Task prompt: Below are entries with pictures among them; reproduce exactly, and only, the lines from the one containing "7: (528, 133, 0.55)" down to the one containing "44: (82, 59, 0.60)", without the pictures.

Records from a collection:

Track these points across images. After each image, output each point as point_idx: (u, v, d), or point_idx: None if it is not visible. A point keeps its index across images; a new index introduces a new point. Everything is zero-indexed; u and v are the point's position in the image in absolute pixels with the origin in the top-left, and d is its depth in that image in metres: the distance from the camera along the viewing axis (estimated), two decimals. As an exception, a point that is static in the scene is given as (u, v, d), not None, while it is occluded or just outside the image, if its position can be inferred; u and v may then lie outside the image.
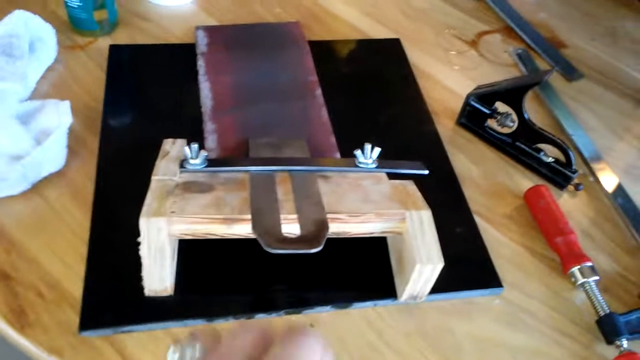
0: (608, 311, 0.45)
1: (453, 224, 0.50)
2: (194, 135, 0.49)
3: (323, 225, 0.39)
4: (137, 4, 0.69)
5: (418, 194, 0.45)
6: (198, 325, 0.43)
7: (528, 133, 0.55)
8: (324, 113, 0.57)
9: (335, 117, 0.57)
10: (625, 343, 0.43)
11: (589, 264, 0.47)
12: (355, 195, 0.43)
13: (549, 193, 0.52)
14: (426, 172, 0.48)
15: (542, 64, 0.69)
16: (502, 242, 0.51)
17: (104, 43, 0.64)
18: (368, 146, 0.46)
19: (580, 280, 0.46)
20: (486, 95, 0.56)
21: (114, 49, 0.62)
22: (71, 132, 0.52)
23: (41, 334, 0.41)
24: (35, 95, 0.57)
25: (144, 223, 0.38)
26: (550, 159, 0.55)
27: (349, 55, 0.67)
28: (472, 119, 0.58)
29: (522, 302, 0.47)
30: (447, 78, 0.66)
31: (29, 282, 0.43)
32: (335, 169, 0.46)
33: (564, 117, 0.61)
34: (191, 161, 0.44)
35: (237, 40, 0.65)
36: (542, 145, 0.55)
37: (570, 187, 0.55)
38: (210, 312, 0.43)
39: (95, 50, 0.63)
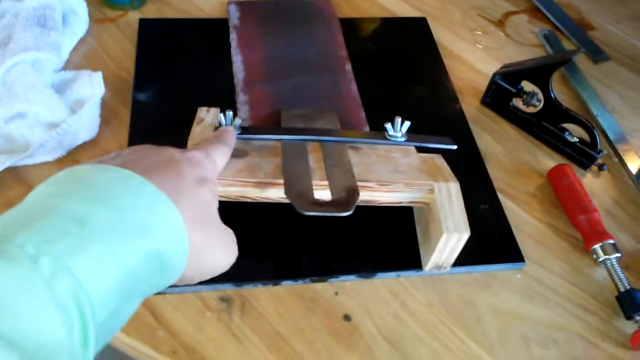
0: (628, 287, 0.45)
1: (477, 200, 0.51)
2: (226, 106, 0.50)
3: (354, 191, 0.40)
4: (166, -21, 0.70)
5: (446, 167, 0.46)
6: (227, 289, 0.44)
7: (554, 113, 0.55)
8: (354, 87, 0.58)
9: (363, 92, 0.58)
10: (645, 319, 0.44)
11: (611, 241, 0.47)
12: (384, 166, 0.44)
13: (572, 172, 0.52)
14: (455, 146, 0.48)
15: (568, 45, 0.69)
16: (525, 219, 0.51)
17: (133, 17, 0.65)
18: (398, 119, 0.47)
19: (602, 257, 0.47)
20: (512, 74, 0.56)
21: (144, 23, 0.64)
22: (103, 102, 0.54)
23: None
24: (68, 66, 0.59)
25: None
26: (575, 139, 0.55)
27: (377, 33, 0.67)
28: (497, 97, 0.59)
29: (543, 277, 0.48)
30: (473, 57, 0.66)
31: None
32: (366, 141, 0.47)
33: (589, 98, 0.61)
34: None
35: (269, 15, 0.66)
36: (567, 125, 0.55)
37: (594, 168, 0.55)
38: (238, 277, 0.44)
39: (125, 24, 0.64)
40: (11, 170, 0.48)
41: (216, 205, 0.34)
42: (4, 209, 0.47)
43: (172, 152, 0.34)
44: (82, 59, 0.60)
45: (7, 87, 0.51)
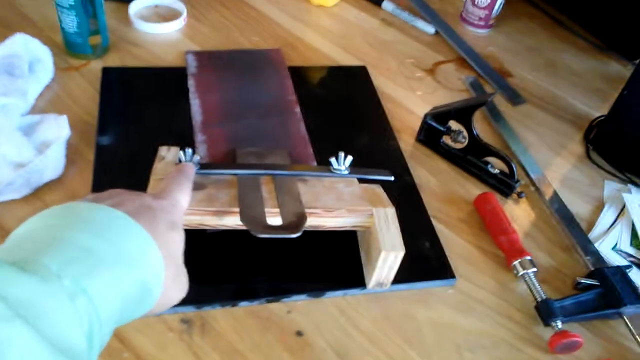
0: (545, 297, 0.52)
1: (414, 225, 0.57)
2: (185, 145, 0.54)
3: (302, 216, 0.46)
4: (127, 31, 0.76)
5: (384, 195, 0.52)
6: (188, 312, 0.48)
7: (477, 148, 0.63)
8: (302, 127, 0.64)
9: (311, 132, 0.64)
10: (559, 324, 0.50)
11: (528, 257, 0.54)
12: (330, 195, 0.50)
13: (495, 199, 0.60)
14: (392, 178, 0.55)
15: (490, 90, 0.78)
16: (455, 241, 0.58)
17: (96, 65, 0.69)
18: (342, 154, 0.53)
19: (521, 271, 0.54)
20: (440, 115, 0.64)
21: (107, 71, 0.68)
22: (68, 144, 0.58)
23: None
24: (34, 111, 0.62)
25: None
26: (496, 171, 0.63)
27: (322, 79, 0.74)
28: (429, 136, 0.66)
29: (472, 292, 0.54)
30: (408, 101, 0.74)
31: (32, 276, 0.48)
32: (313, 174, 0.53)
33: (508, 136, 0.70)
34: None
35: (224, 63, 0.72)
36: (489, 159, 0.63)
37: (514, 195, 0.63)
38: (198, 300, 0.48)
39: (88, 72, 0.69)
40: (-21, 208, 0.51)
41: (182, 247, 0.39)
42: (-28, 244, 0.49)
43: (147, 198, 0.38)
44: (47, 104, 0.64)
45: (-24, 130, 0.54)
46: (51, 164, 0.55)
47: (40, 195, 0.54)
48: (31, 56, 0.64)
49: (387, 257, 0.47)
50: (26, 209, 0.53)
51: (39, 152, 0.55)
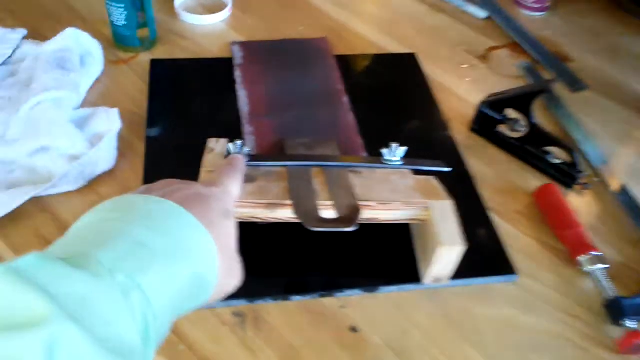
0: (614, 295, 0.49)
1: (470, 218, 0.54)
2: (233, 137, 0.54)
3: (356, 209, 0.44)
4: (174, 24, 0.76)
5: (440, 187, 0.50)
6: (240, 305, 0.47)
7: (537, 137, 0.60)
8: (351, 117, 0.63)
9: (360, 122, 0.63)
10: (630, 323, 0.47)
11: (597, 252, 0.51)
12: (383, 187, 0.48)
13: (557, 190, 0.57)
14: (448, 169, 0.53)
15: (547, 76, 0.74)
16: (514, 235, 0.55)
17: (145, 58, 0.70)
18: (395, 145, 0.51)
19: (589, 267, 0.51)
20: (497, 103, 0.61)
21: (155, 63, 0.68)
22: (119, 136, 0.58)
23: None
24: (85, 104, 0.63)
25: None
26: (557, 161, 0.59)
27: (370, 68, 0.72)
28: (484, 125, 0.63)
29: (534, 288, 0.51)
30: (460, 89, 0.71)
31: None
32: (365, 165, 0.51)
33: (569, 124, 0.66)
34: None
35: (270, 54, 0.71)
36: (549, 149, 0.60)
37: (577, 186, 0.60)
38: (251, 293, 0.47)
39: (137, 65, 0.69)
40: (35, 200, 0.52)
41: (236, 236, 0.38)
42: (29, 236, 0.50)
43: (199, 187, 0.38)
44: (98, 97, 0.64)
45: (31, 123, 0.55)
46: (104, 156, 0.55)
47: (94, 187, 0.54)
48: (82, 50, 0.65)
49: (445, 253, 0.45)
50: (80, 200, 0.53)
51: (91, 144, 0.55)
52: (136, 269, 0.28)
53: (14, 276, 0.23)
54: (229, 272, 0.37)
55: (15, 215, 0.50)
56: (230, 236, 0.37)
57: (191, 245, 0.32)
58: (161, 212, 0.33)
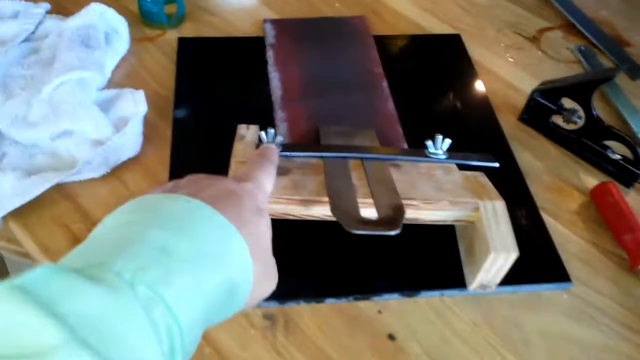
0: (681, 309, 0.44)
1: (520, 218, 0.50)
2: (264, 123, 0.50)
3: (400, 209, 0.40)
4: (202, -1, 0.72)
5: (491, 185, 0.45)
6: (271, 307, 0.44)
7: (595, 130, 0.54)
8: (391, 104, 0.58)
9: (400, 109, 0.58)
10: (698, 342, 0.43)
11: (661, 261, 0.46)
12: (428, 184, 0.44)
13: (617, 190, 0.52)
14: (497, 164, 0.48)
15: (605, 61, 0.68)
16: (568, 237, 0.50)
17: (172, 36, 0.66)
18: (439, 137, 0.47)
19: (652, 277, 0.46)
20: (552, 91, 0.56)
21: (183, 42, 0.65)
22: (145, 119, 0.55)
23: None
24: (110, 84, 0.60)
25: None
26: (617, 156, 0.54)
27: (411, 50, 0.67)
28: (535, 114, 0.58)
29: (590, 298, 0.47)
30: (508, 74, 0.66)
31: (110, 260, 0.46)
32: (407, 158, 0.47)
33: (630, 115, 0.60)
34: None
35: (304, 33, 0.66)
36: (608, 143, 0.55)
37: (638, 185, 0.54)
38: (282, 295, 0.44)
39: (164, 43, 0.65)
40: (57, 187, 0.49)
41: (270, 235, 0.35)
42: (51, 224, 0.48)
43: (230, 183, 0.35)
44: (123, 77, 0.61)
45: (54, 105, 0.52)
46: (129, 141, 0.52)
47: (118, 174, 0.52)
48: (107, 27, 0.61)
49: (496, 259, 0.41)
50: (104, 187, 0.51)
51: (116, 129, 0.52)
52: (159, 280, 0.25)
53: (19, 296, 0.20)
54: (264, 276, 0.34)
55: (36, 203, 0.48)
56: (264, 236, 0.34)
57: (221, 249, 0.29)
58: (188, 212, 0.30)
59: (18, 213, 0.47)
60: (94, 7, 0.60)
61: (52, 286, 0.22)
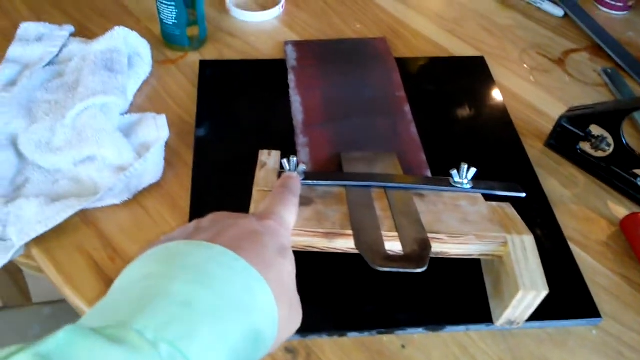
0: None
1: (547, 249, 0.49)
2: (285, 147, 0.50)
3: (426, 244, 0.39)
4: (223, 21, 0.72)
5: (518, 217, 0.44)
6: (292, 339, 0.43)
7: (625, 158, 0.53)
8: (413, 129, 0.57)
9: (422, 134, 0.57)
10: None
11: (696, 298, 0.45)
12: (453, 215, 0.43)
13: (648, 221, 0.50)
14: (523, 194, 0.47)
15: (632, 84, 0.67)
16: (598, 270, 0.49)
17: (193, 58, 0.66)
18: (465, 166, 0.46)
19: (686, 314, 0.44)
20: (580, 118, 0.55)
21: (204, 64, 0.65)
22: (166, 144, 0.55)
23: (144, 340, 0.42)
24: (132, 108, 0.60)
25: None
26: (648, 185, 0.53)
27: (434, 72, 0.66)
28: (562, 141, 0.57)
29: (621, 334, 0.45)
30: (533, 97, 0.64)
31: (131, 289, 0.45)
32: (432, 188, 0.46)
33: (660, 141, 0.59)
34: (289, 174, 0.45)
35: (325, 55, 0.66)
36: (638, 171, 0.53)
37: (669, 215, 0.53)
38: (304, 328, 0.43)
39: (185, 65, 0.65)
40: (80, 213, 0.49)
41: (294, 272, 0.34)
42: (72, 251, 0.48)
43: (252, 222, 0.34)
44: (145, 100, 0.61)
45: (77, 131, 0.52)
46: (151, 167, 0.52)
47: (140, 200, 0.52)
48: (130, 50, 0.62)
49: (525, 297, 0.40)
50: (125, 213, 0.51)
51: (138, 154, 0.52)
52: (181, 336, 0.24)
53: None
54: (289, 318, 0.33)
55: (57, 228, 0.47)
56: (289, 276, 0.34)
57: (245, 297, 0.28)
58: (209, 260, 0.29)
59: (39, 238, 0.47)
60: (118, 31, 0.60)
61: (74, 351, 0.21)
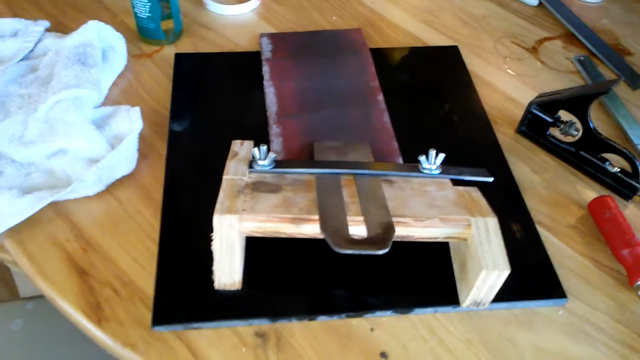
0: (680, 327, 0.43)
1: (515, 233, 0.50)
2: (259, 138, 0.50)
3: (389, 227, 0.40)
4: (199, 14, 0.72)
5: (484, 201, 0.45)
6: (263, 325, 0.44)
7: (593, 142, 0.54)
8: (386, 118, 0.58)
9: (396, 123, 0.58)
10: (698, 360, 0.42)
11: (659, 277, 0.45)
12: (420, 200, 0.44)
13: (615, 204, 0.51)
14: (491, 179, 0.48)
15: (605, 71, 0.67)
16: (565, 252, 0.50)
17: (169, 51, 0.66)
18: (433, 152, 0.47)
19: (650, 293, 0.45)
20: (549, 104, 0.55)
21: (179, 57, 0.65)
22: (140, 136, 0.55)
23: (116, 328, 0.43)
24: (106, 101, 0.60)
25: (217, 220, 0.40)
26: (616, 169, 0.53)
27: (408, 62, 0.67)
28: (533, 127, 0.58)
29: (586, 314, 0.46)
30: (507, 85, 0.65)
31: (104, 279, 0.46)
32: (400, 174, 0.47)
33: (629, 126, 0.60)
34: (260, 162, 0.46)
35: (300, 46, 0.66)
36: (607, 155, 0.54)
37: (637, 198, 0.54)
38: (273, 312, 0.44)
39: (161, 59, 0.66)
40: (53, 205, 0.50)
41: None
42: (45, 242, 0.48)
43: None
44: (120, 94, 0.61)
45: (50, 124, 0.52)
46: (124, 159, 0.52)
47: (113, 192, 0.52)
48: (104, 44, 0.62)
49: (487, 277, 0.40)
50: (98, 205, 0.51)
51: (111, 146, 0.53)
52: None
53: None
54: None
55: (30, 220, 0.48)
56: None
57: None
58: None
59: (12, 230, 0.48)
60: (92, 24, 0.60)
61: None
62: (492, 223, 0.43)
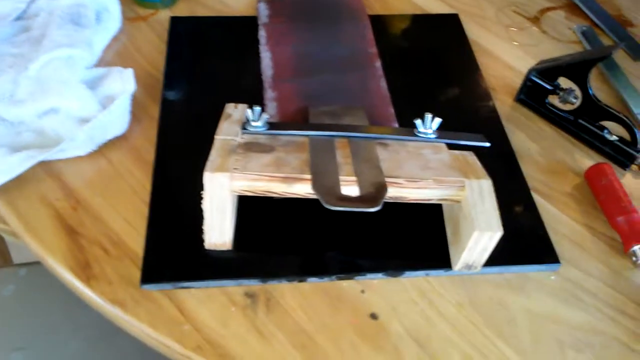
0: (673, 293, 0.43)
1: (510, 199, 0.49)
2: (253, 103, 0.49)
3: (382, 187, 0.40)
4: (196, -22, 0.71)
5: (478, 164, 0.45)
6: (253, 285, 0.44)
7: (592, 110, 0.53)
8: (383, 84, 0.57)
9: (393, 89, 0.57)
10: (690, 326, 0.42)
11: (654, 243, 0.45)
12: (414, 163, 0.43)
13: (611, 171, 0.50)
14: (487, 144, 0.47)
15: (607, 42, 0.66)
16: (560, 219, 0.49)
17: (165, 15, 0.65)
18: (429, 116, 0.46)
19: (643, 259, 0.45)
20: (548, 71, 0.54)
21: (175, 21, 0.64)
22: (134, 98, 0.54)
23: (105, 286, 0.43)
24: (100, 63, 0.59)
25: (207, 177, 0.39)
26: (614, 137, 0.53)
27: (407, 30, 0.66)
28: (532, 95, 0.57)
29: (579, 279, 0.46)
30: (507, 54, 0.64)
31: (93, 237, 0.45)
32: (395, 137, 0.46)
33: (629, 96, 0.59)
34: (253, 123, 0.45)
35: (298, 12, 0.65)
36: (605, 123, 0.53)
37: (634, 167, 0.53)
38: (263, 273, 0.44)
39: (156, 22, 0.65)
40: (43, 164, 0.49)
41: None
42: (35, 202, 0.48)
43: None
44: (114, 56, 0.61)
45: (41, 83, 0.52)
46: (115, 119, 0.52)
47: (104, 152, 0.51)
48: (98, 5, 0.61)
49: (480, 238, 0.40)
50: (89, 166, 0.50)
51: (103, 106, 0.52)
52: None
53: None
54: None
55: (20, 180, 0.48)
56: None
57: None
58: None
59: (2, 189, 0.47)
60: (85, -15, 0.59)
61: None
62: (486, 185, 0.42)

Solution to the exercise:
7: (528, 133, 0.55)
8: (324, 113, 0.57)
9: (335, 117, 0.57)
10: (625, 343, 0.43)
11: (589, 264, 0.47)
12: (355, 195, 0.43)
13: (549, 193, 0.52)
14: (426, 172, 0.48)
15: (542, 64, 0.69)
16: (502, 242, 0.51)
17: (104, 43, 0.64)
18: (368, 146, 0.46)
19: (580, 280, 0.46)
20: (486, 95, 0.56)
21: (114, 49, 0.62)
22: (71, 132, 0.52)
23: (41, 334, 0.41)
24: (35, 95, 0.57)
25: (144, 223, 0.38)
26: (550, 159, 0.55)
27: (349, 55, 0.67)
28: (472, 119, 0.58)
29: (522, 302, 0.47)
30: (447, 78, 0.66)
31: (29, 282, 0.43)
32: (335, 169, 0.46)
33: (564, 117, 0.61)
34: (191, 161, 0.44)
35: (237, 40, 0.65)
36: (542, 145, 0.55)
37: (570, 187, 0.55)
38: (210, 312, 0.43)
39: (95, 50, 0.63)
0: (628, 287, 0.45)
1: (477, 200, 0.51)
2: (226, 106, 0.50)
3: (354, 191, 0.40)
4: (166, -21, 0.70)
5: (446, 167, 0.46)
6: (227, 289, 0.44)
7: (554, 113, 0.55)
8: (354, 87, 0.58)
9: (363, 92, 0.58)
10: (645, 319, 0.44)
11: (611, 241, 0.47)
12: (384, 166, 0.44)
13: (572, 172, 0.52)
14: (455, 146, 0.48)
15: (568, 45, 0.69)
16: (525, 219, 0.51)
17: (133, 17, 0.65)
18: (398, 119, 0.47)
19: (602, 257, 0.47)
20: (512, 74, 0.56)
21: (144, 23, 0.64)
22: (103, 102, 0.54)
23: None
24: (68, 66, 0.59)
25: None
26: (575, 139, 0.55)
27: (377, 33, 0.67)
28: (497, 97, 0.59)
29: (543, 277, 0.48)
30: (473, 57, 0.66)
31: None
32: (366, 141, 0.47)
33: (589, 98, 0.61)
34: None
35: (269, 15, 0.66)
36: (567, 125, 0.55)
37: (594, 168, 0.55)
38: (238, 277, 0.44)
39: (125, 24, 0.64)
40: (11, 170, 0.48)
41: (216, 205, 0.34)
42: (4, 209, 0.47)
43: (172, 152, 0.34)
44: (82, 59, 0.60)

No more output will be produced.